Our fear is more than quieted when we truly repent (which, let's bear in mind, doesn't mean simply to regret, or even to ask God's forgiveness, but to change course). Then and only then our fear is quenched, expunged, wiped out, by peace, by the instant, tender communion with the Holy Spirit, the Comforter, the Spirit of Truth.  As we repent, and to the same extent we repent, we become aware of God's fathomless, unconditional, infinite, astonishing forgiveness, compassion and kindness, Who, like the householder in Matthew 20, does not give to each of us what we deserve, but finds it perfectly just to be better to the laborers than He was required to be; Who, like the king in the parable of the Unjust Servant, simply cancels our debt; Who instead of prosecuting, blotted out the indictment against us and "took it out of the way, nailing it to His cross."  (Colossians 2:14)

6 comments:

David Garner said...

I'm not familiar with either the blog or its author, but I can sympathize with her view predominately because it is apparent she has no other possibility in mind. Sin is punished. God will exact His justice. There is no other way.

In fact, when we were considering Orthodoxy, the atonement STILL didn't make sense to me for quite a few months. It took some time for my mind to "undo" all of the sin=punishment, atonement=taking on my punishment ideas and for me to realize that rather than cosmic "justice," God was fixing a car, healing a patient, putting the roof back on a destroyed house or re-paving a driveway.

The problem wasn't that I was "guilty" (I was that, of course, but that wasn't my predominate problem). The problem was I was sick, broken, dying, deformed, crippled. Once I learned to view my problem in those terms, the atonement made more sense than it ever did under the sin/justice/punishment paradigm.

GretchenJoanna said...

Thank you, Anastasia - and David. I appreciate your efforts to get through my Protestant mindset to enlighten me with a good understanding. I trust that my heart is there, even when my feeble mind is slow to learn, and of course will never fully comprehend.

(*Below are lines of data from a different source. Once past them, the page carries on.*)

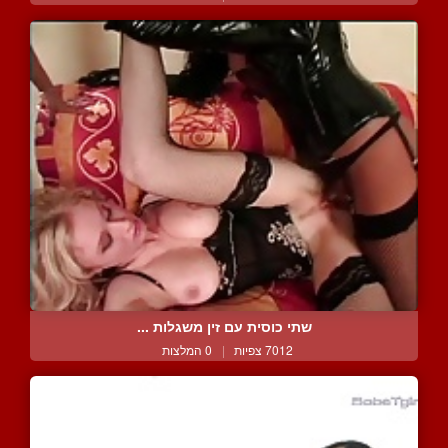
שתי כוסית עם זין משגלות ...
7012 צפיות
|
0 המלצות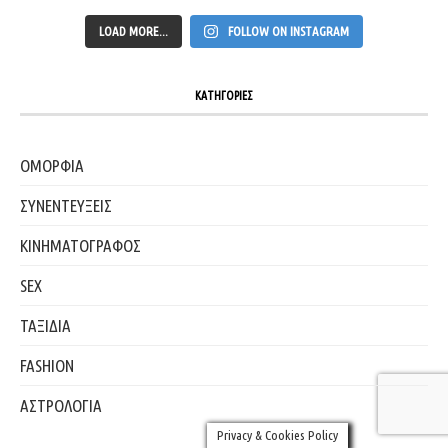
LOAD MORE...
FOLLOW ON INSTAGRAM
ΚΑΤΗΓΟΡΙΕΣ
ΟΜΟΡΦΙΑ
ΣΥΝΕΝΤΕΥΞΕΙΣ
ΚΙΝΗΜΑΤΟΓΡΑΦΟΣ
SEX
ΤΑΞΙΔΙΑ
FASHION
ΑΣΤΡΟΛΟΓΙΑ
Privacy & Cookies Policy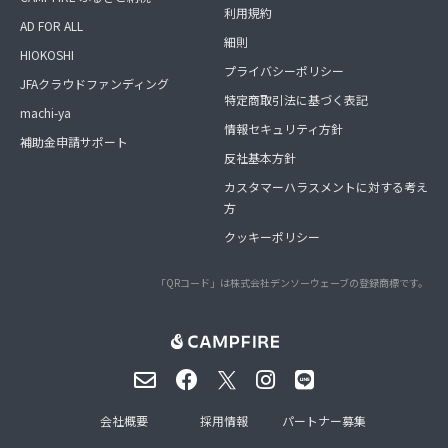
利用規約
AD FOR ALL
細則
HIOKOSHI
プライバシーポリシー
JFAクラウドファンディング
特定商取引法に基づく表記
machi-ya
情報セキュリティ方針
補助金申請サポート
反社基本方針
カスタマーハラスメントに対する考え
方
クッキーポリシー
「QRコード」は株式会社デンソーウェーブの登録商標です。
会社概要
採用情報
パートナー募集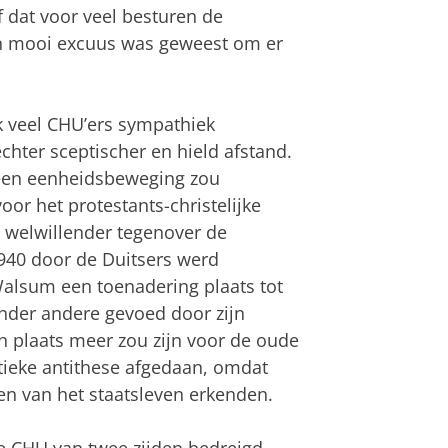
 dat voor veel besturen de
en mooi excuus was geweest om er
k veel CHU’ers sympathiek
hter sceptischer en hield afstand.
 een eenheidsbeweging zou
or het protestants-christelijke
 welwillender tegenover de
940 door de Duitsers werd
Walsum een toenadering plaats tot
nder andere gevoed door zijn
n plaats meer zou zijn voor de oude
tieke antithese afgedaan, omdat
gen van het staatsleven erkenden.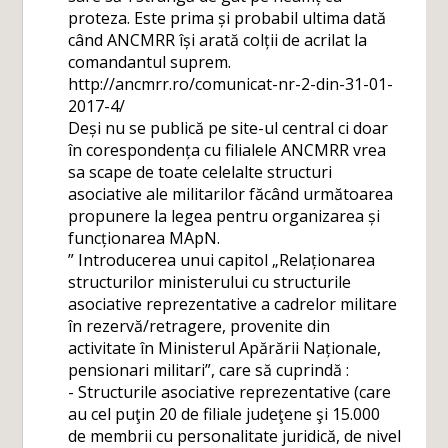
proteza. Este prima și probabil ultima dată
când ANCMRR își arată colții de acrilat la
comandantul suprem.
http://ancmrr.ro/comunicat-nr-2-din-31-01-
2017-4/
Deși nu se publică pe site-ul central ci doar
în corespondența cu filialele ANCMRR vrea
sa scape de toate celelalte structuri
asociative ale militarilor făcând următoarea
propunere la legea pentru organizarea și
funcționarea MApN.
” Introducerea unui capitol „Relaționarea
structurilor ministerului cu structurile
asociative reprezentative a cadrelor militare
în rezervă/retragere, provenite din
activitate în Ministerul Apărării Naționale,
pensionari militari”, care să cuprindă :
- Structurile asociative reprezentative (care
au cel puţin 20 de filiale judeţene şi 15.000
de membrii cu personalitate juridică, de nivel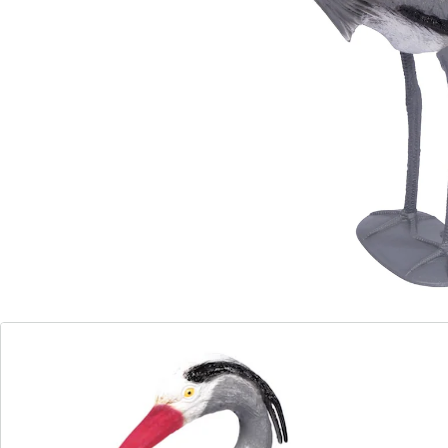
Einzelgänger meist Artgenossen meiden, können Sie
mit der Attrappe zugleich wirkungsvoll echte Reiher
oder andere Vögel abschrecken, die es auf Ihre Fische
abgesehen haben.
Details
Hinweise & Hersteller
Bewertungen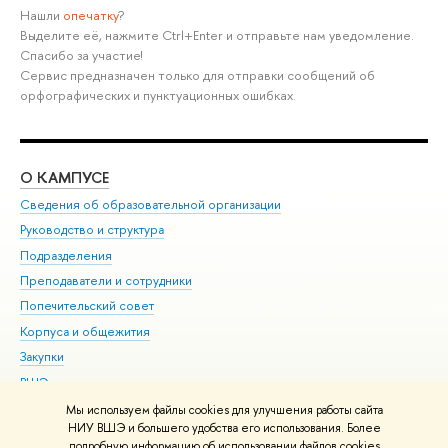
Нашли
опечатку
?
Выделите её, нажмите Ctrl+Enter и отправьте нам уведомление.
Спасибо за участие!
Сервис предназначен только для отправки сообщений об
орфографических и пунктуационных ошибках.
О КАМПУСЕ
ОБ
Сведения об образовательной организации
Мер
Руководство и структура
Мер
Подразделения
Дов
Преподаватели и сотрудники
Ол
Попечительский совет
При
Корпуса и общежития
При
Закупки
Ди
ВШЭ для студентов с ограниченными возможностями
До
здоровья и инвалидностью
Ас
Мы используем файлы cookies для улучшения работы сайта
Версия для слабовидящих
НИУ ВШЭ и большего удобства его использования. Более
Обр
подробную информацию об использовании файлов cookies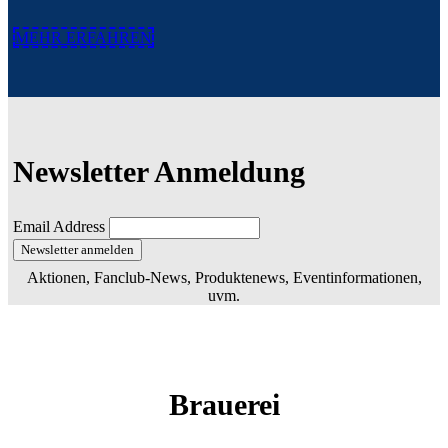
MEHR ERFAHREN
Newsletter Anmeldung
Email Address
Aktionen, Fanclub-News, Produktenews, Eventinformationen,
uvm.
Brauerei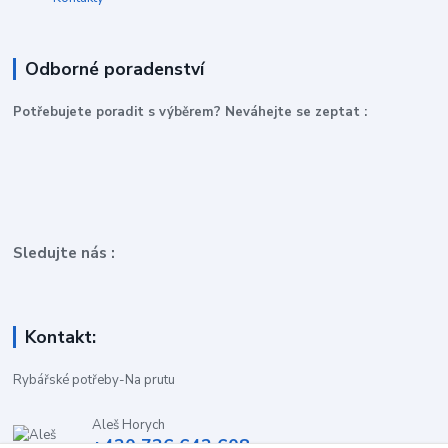
Odborné poradenství
P
otřebujete poradit s výběrem? Neváhejte se zeptat :
Sledujte nás :
Kontakt:
Rybářské potřeby-Na prutu
Aleš Horych
+420 736 642 608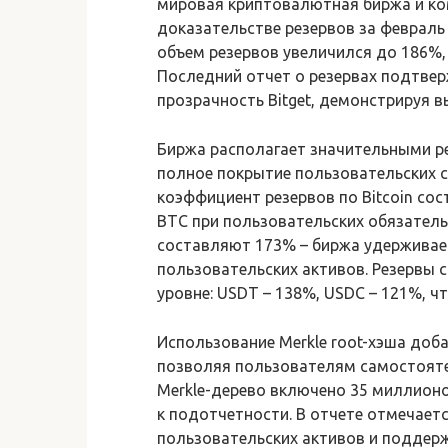
мировая криптовалютная биржа и ко
доказательстве резервов за февраль
объем резервов увеличился до 186%,
Последний отчет о резервах подтве
прозрачность Bitget, демонстрируя 
Биржа располагает значительными ре
полное покрытие пользовательских с
коэффициент резервов по Bitcoin сос
BTC при пользовательских обязательс
составляют 173% – биржа удерживает
пользовательских активов. Резервы 
уровне: USDT – 138%, USDC – 121%, ч
Использование Merkle root-хэша доб
позволяя пользователям самостоятел
Merkle-дерево включено 35 миллионо
к подотчетности. В отчете отмечаетс
пользовательских активов и поддер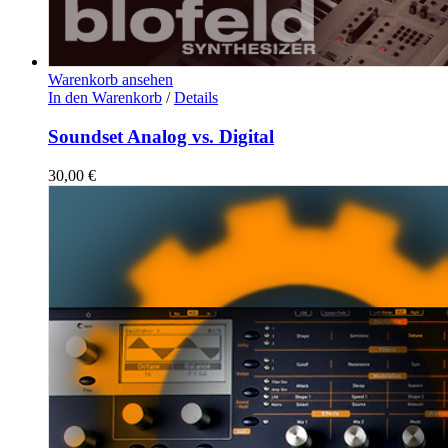
Warenkorb ansehen
In den Warenkorb
/
Details
Soundset Analog vs. Digital
30,00
€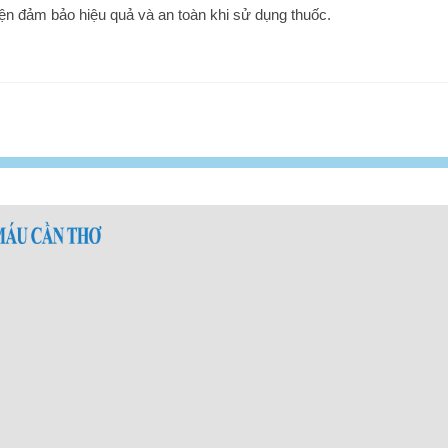
iện đảm bảo hiệu quả và an toàn khi sử dụng thuốc.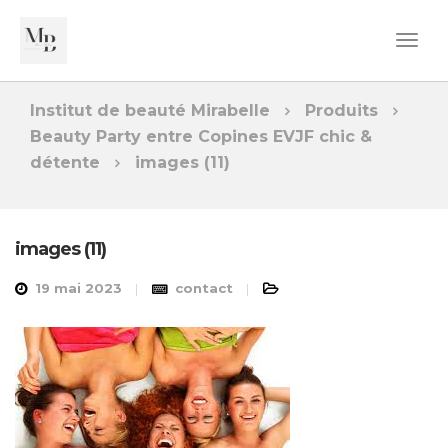
Institut de beauté Mirabelle
Produits
Beauty Party entre Copines EVJF chic &
détente
images (11)
images (11)
19 mai 2023
contact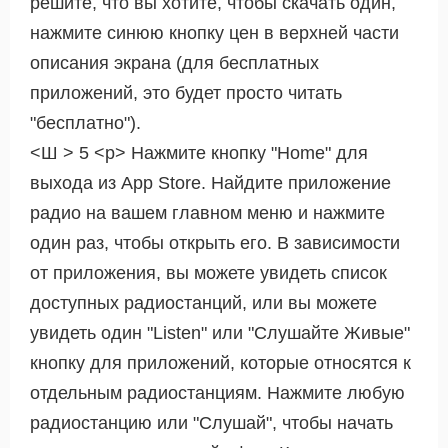
решите, что вы хотите, чтобы скачать один,
нажмите синюю кнопку цен в верхней части
описания экрана (для бесплатных
приложений, это будет просто читать
"бесплатно").
<Ш > 5 <р> Нажмите кнопку "Home" для
выхода из App Store. Найдите приложение
радио на вашем главном меню и нажмите
один раз, чтобы открыть его. В зависимости
от приложения, вы можете увидеть список
доступных радиостанций, или вы можете
увидеть один "Listen" или "Слушайте Живые"
кнопку для приложений, которые относятся к
отдельным радиостанциям. Нажмите любую
радиостанцию ​​или "Слушай", чтобы начать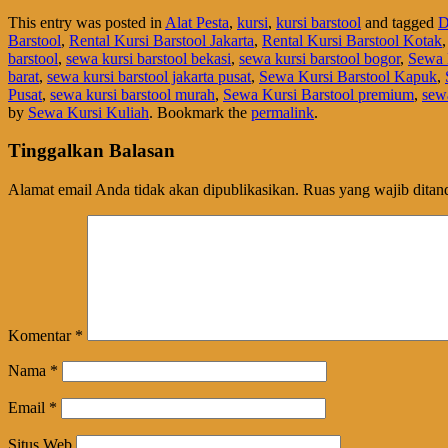
This entry was posted in
Alat Pesta
,
kursi
,
kursi barstool
and tagged
D
Barstool
,
Rental Kursi Barstool Jakarta
,
Rental Kursi Barstool Kotak
barstool
,
sewa kursi barstool bekasi
,
sewa kursi barstool bogor
,
Sewa 
barat
,
sewa kursi barstool jakarta pusat
,
Sewa Kursi Barstool Kapuk
,
Pusat
,
sewa kursi barstool murah
,
Sewa Kursi Barstool premium
,
sewa
by
Sewa Kursi Kuliah
. Bookmark the
permalink
.
Tinggalkan Balasan
Alamat email Anda tidak akan dipublikasikan.
Ruas yang wajib ditan
Komentar
*
Nama
*
Email
*
Situs Web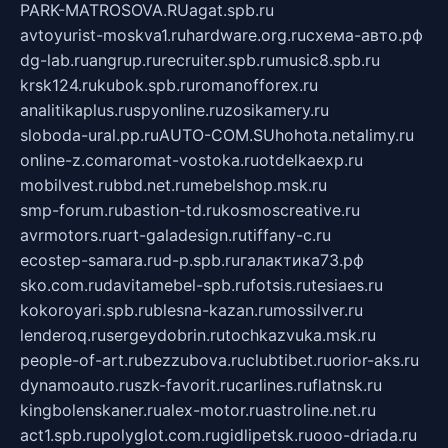
PARK-MATROSOVA.RU
agat.spb.ru
avtoyurist-moskva1.ru
hardware.org.ru
схема-авто.рф
dg-lab.ru
angrup.ru
recruiter.spb.ru
music8.spb.ru
krsk124.ru
kubok.spb.ru
romanofforex.ru
analitikaplus.ru
spyonline.ru
zosikamery.ru
sloboda-ural.pp.ru
AUTO-COM.SU
hohota.net
alimy.ru
online-z.com
aromat-vostoka.ru
otdelkaexp.ru
mobilvest.ru
bbd.net.ru
mebelshop.msk.ru
smp-forum.ru
bastion-td.ru
kosmoscreative.ru
avrmotors.ru
art-galadesign.ru
tiffany-c.ru
ecostep-samara.ru
d-p.spb.ru
галактика73.рф
sko.com.ru
davitamebel-spb.ru
fotsis.ru
tesiaes.ru
kokoroyari.spb.ru
blesna-kazan.ru
mossilver.ru
lenderoq.ru
sergeydobrin.ru
tochkazvuka.msk.ru
people-of-art.ru
bezzubova.ru
clubtibet.ru
orior-aks.ru
dynamoauto.ru
szk-favorit.ru
carlines.ru
flatnsk.ru
kingbolenskaner.ru
alex-motor.ru
astroline.net.ru
act1.spb.ru
polyglot.com.ru
gidlipetsk.ru
ooo-driada.ru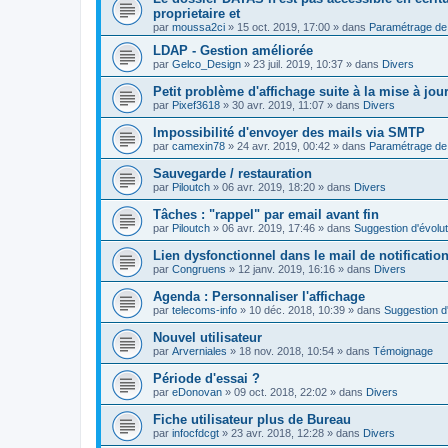
proprietaire et
par
moussa2ci
»
15 oct. 2019, 17:00
» dans
Paramétrage de 
LDAP - Gestion améliorée
par
Gelco_Design
»
23 juil. 2019, 10:37
» dans
Divers
Petit problème d'affichage suite à la mise à jou
par
Pixef3618
»
30 avr. 2019, 11:07
» dans
Divers
Impossibilité d'envoyer des mails via SMTP
par
camexin78
»
24 avr. 2019, 00:42
» dans
Paramétrage de 
Sauvegarde / restauration
par
Piloutch
»
06 avr. 2019, 18:20
» dans
Divers
Tâches : "rappel" par email avant fin
par
Piloutch
»
06 avr. 2019, 17:46
» dans
Suggestion d'évolut
Lien dysfonctionnel dans le mail de notificatio
par
Congruens
»
12 janv. 2019, 16:16
» dans
Divers
Agenda : Personnaliser l'affichage
par
telecoms-info
»
10 déc. 2018, 10:39
» dans
Suggestion d'
Nouvel utilisateur
par
Arverniales
»
18 nov. 2018, 10:54
» dans
Témoignage
Période d'essai ?
par
eDonovan
»
09 oct. 2018, 22:02
» dans
Divers
Fiche utilisateur plus de Bureau
par
infocfdcgt
»
23 avr. 2018, 12:28
» dans
Divers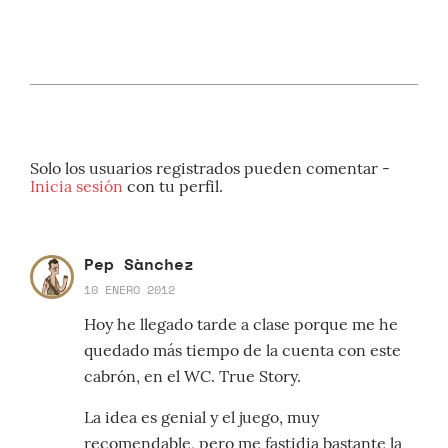
Solo los usuarios registrados pueden comentar -
Inicia sesión
con tu perfil.
Pep Sànchez
10 ENERO 2012
Hoy he llegado tarde a clase porque me he
quedado más tiempo de la cuenta con este
cabrón, en el WC. True Story.
La idea es genial y el juego, muy
recomendable, pero me fastidia bastante la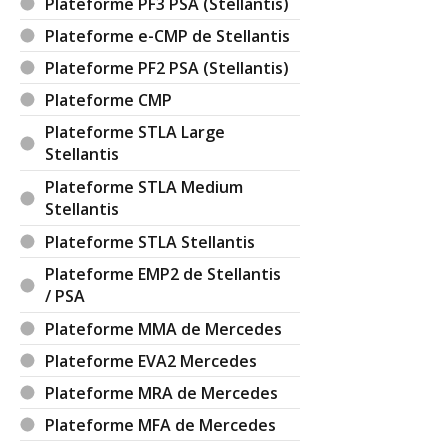
Plateforme PF3 PSA (Stellantis)
Plateforme e-CMP de Stellantis
Plateforme PF2 PSA (Stellantis)
Plateforme CMP
Plateforme STLA Large
Stellantis
Plateforme STLA Medium
Stellantis
Plateforme STLA Stellantis
Plateforme EMP2 de Stellantis
/ PSA
Plateforme MMA de Mercedes
Plateforme EVA2 Mercedes
Plateforme MRA de Mercedes
Plateforme MFA de Mercedes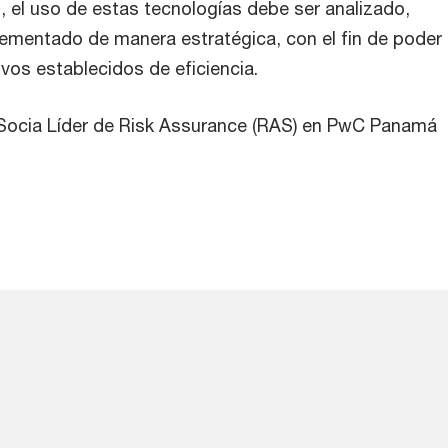
, el uso de estas tecnologías debe ser analizado,
ementado de manera estratégica, con el fin de poder
ivos establecidos de eficiencia.
Socia Líder de Risk Assurance (RAS) en PwC Panamá 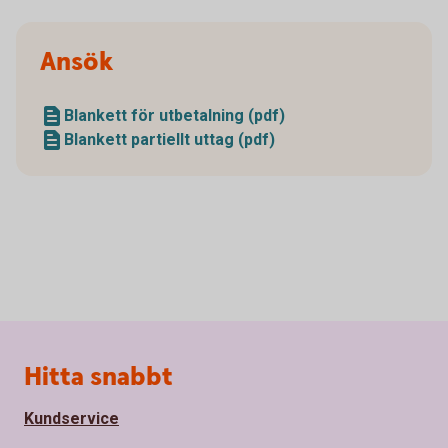
Ansök
Blankett för utbetalning (pdf)
Blankett partiellt uttag (pdf)
Sidfot
Hitta snabbt
Kundservice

Anastasia Theodoridis said...

The Lord said:

For I desired [from you] mercy, and not sacrifice; and the knowledge of God more than burnt offerings.

Hosea 6:6

God's justice means God gets what He really wants. Not the legalities, but the substance.

Anastasia Theodoridis said...

GretchenJoanna, if it may help, you could search my blog, using the box near the top right of it, on "justice" and find reams of material. Most of it isn't really relevant, being mere passing mentions of the word, but some of it you may perhaps find useful.

GretchenJoanna said...

I know you have a lot here -- "atonement" is another good search word, as I recall -- and once I did search and bookmark on behalf of a young friend. For myself, I think I must copy the text into a document which I can then print off and read more carefully. I am not very good at protracted reading-thinking at the computer monitor.

Weekend Fisher said...

(Hm, I posted this once before but blogger gave me an error. Let's try this again.)

Hi again

Thank you for the link, and for the thoughtfulness and graciousness here.

Much of my response was framed specifically to address the critiques raised by Mr Martin in his earlier article. Even the wording and the framing were often borrowed from him to show that, even within his own framework, the criticisms did not stand.

I have no wish to argue with your thoughts here; I sympathize with many of them.

Still, for a response to a particular article, I would not change the response that I had made to Mr Martin, since it was the best way I can find to respond to those particular criticisms in a way that might be understood by someone who thinks in those terms.

The thing you've made me consider is how much a third-party reader would understand, not having read the original article to which I was responding. I wonder if I might do well to add some more material there, to make the context more apparent to those who had not read the original article.